_Aim of the exercise_.
Please format everything from the line containing "Approximately how many" down to the line containing "The value of" as a JSON list of strings, one string per line, with blank lines and pictures omitted.

_Given entries_.
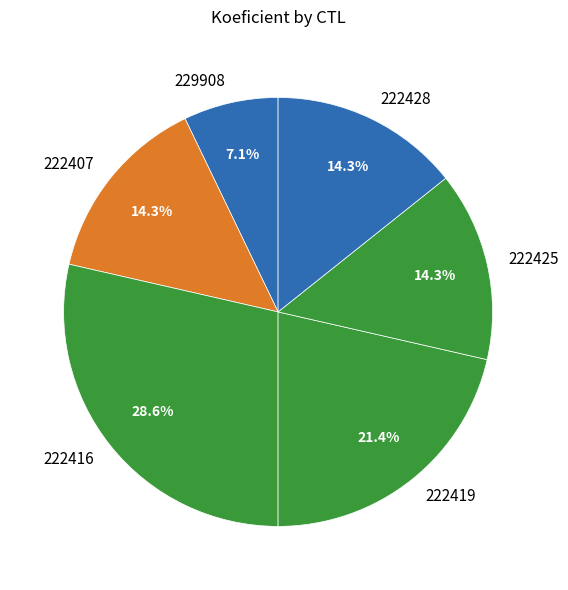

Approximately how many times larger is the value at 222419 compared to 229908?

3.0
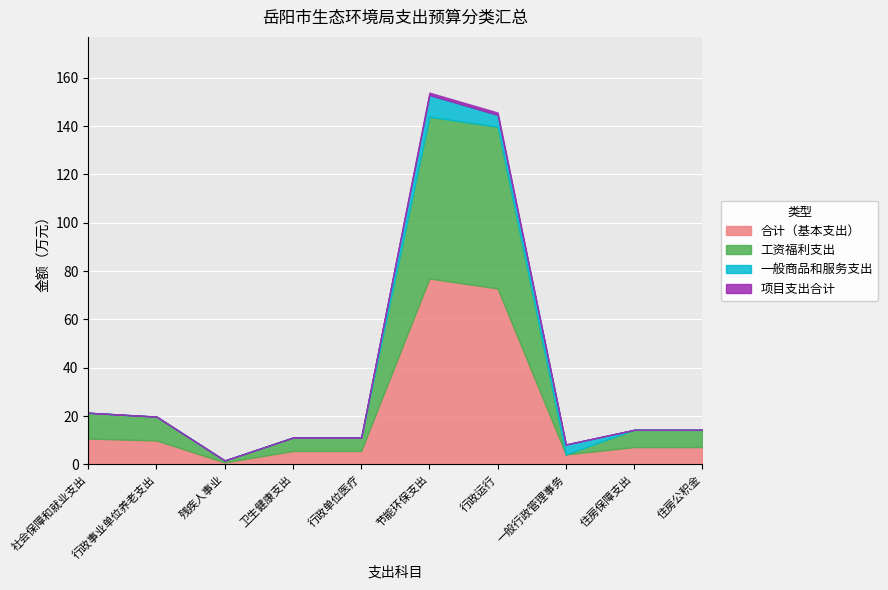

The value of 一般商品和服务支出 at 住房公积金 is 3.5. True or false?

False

--

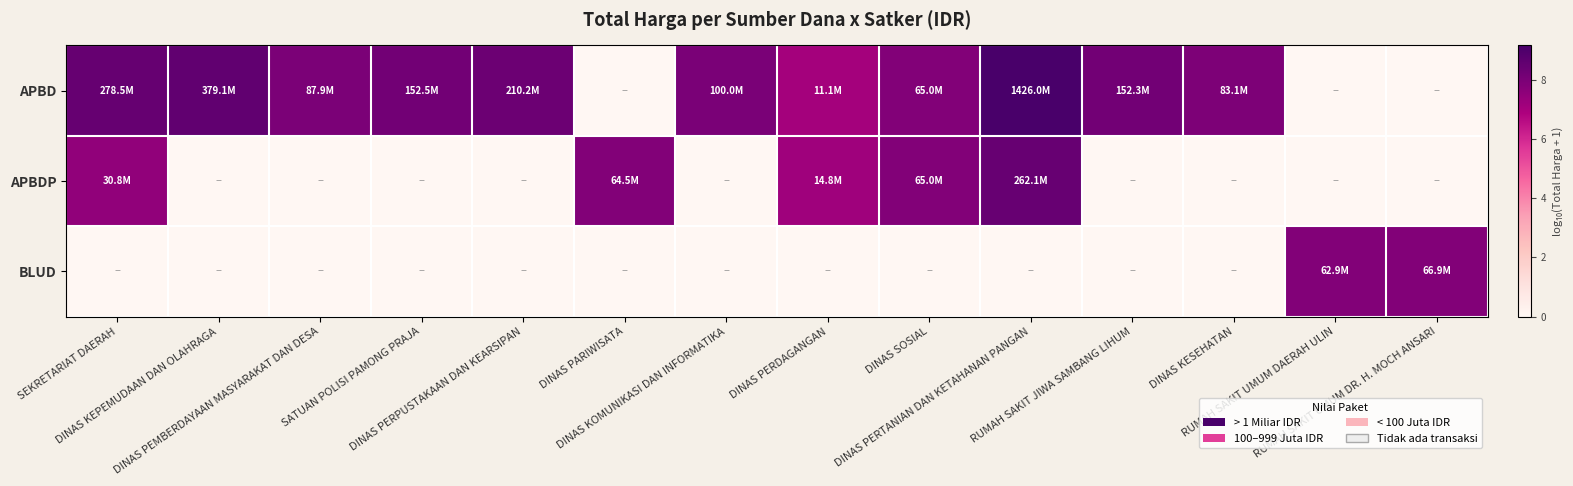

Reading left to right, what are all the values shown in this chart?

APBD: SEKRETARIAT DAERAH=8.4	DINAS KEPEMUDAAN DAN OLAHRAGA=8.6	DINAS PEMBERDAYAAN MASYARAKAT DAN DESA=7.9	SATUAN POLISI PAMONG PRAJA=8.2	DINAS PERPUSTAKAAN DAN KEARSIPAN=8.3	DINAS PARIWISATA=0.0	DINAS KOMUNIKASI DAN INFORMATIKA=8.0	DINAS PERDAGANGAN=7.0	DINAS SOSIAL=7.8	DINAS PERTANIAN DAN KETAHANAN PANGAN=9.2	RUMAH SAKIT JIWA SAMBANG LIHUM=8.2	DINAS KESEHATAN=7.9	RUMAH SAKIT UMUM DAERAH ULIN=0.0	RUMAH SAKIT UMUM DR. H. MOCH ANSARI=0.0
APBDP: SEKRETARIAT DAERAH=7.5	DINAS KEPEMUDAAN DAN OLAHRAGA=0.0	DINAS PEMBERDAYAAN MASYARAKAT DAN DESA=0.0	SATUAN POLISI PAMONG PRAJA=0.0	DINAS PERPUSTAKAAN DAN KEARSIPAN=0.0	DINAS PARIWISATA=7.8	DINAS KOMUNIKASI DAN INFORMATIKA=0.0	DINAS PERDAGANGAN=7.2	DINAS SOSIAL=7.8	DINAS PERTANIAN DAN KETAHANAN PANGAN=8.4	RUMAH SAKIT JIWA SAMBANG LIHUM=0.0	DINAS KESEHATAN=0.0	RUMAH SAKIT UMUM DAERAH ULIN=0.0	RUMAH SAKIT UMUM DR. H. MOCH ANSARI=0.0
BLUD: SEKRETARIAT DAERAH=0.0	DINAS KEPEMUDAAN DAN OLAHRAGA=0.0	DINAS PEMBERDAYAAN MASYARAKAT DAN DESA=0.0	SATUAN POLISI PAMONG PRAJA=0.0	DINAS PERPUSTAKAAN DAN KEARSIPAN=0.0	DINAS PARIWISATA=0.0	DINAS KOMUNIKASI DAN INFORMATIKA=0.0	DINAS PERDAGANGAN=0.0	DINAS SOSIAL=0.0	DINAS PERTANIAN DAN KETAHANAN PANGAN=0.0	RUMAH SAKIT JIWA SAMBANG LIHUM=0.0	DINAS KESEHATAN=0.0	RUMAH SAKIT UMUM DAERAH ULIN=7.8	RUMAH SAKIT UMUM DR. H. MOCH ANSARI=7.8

_Answer to this task_.
[
  "Approximately how many times larger is the value at 222419 compared to 229908?",
  "3.0",
  "The value of 一般商品和服务支出 at 住房公积金 is 3.5. True or false?"
]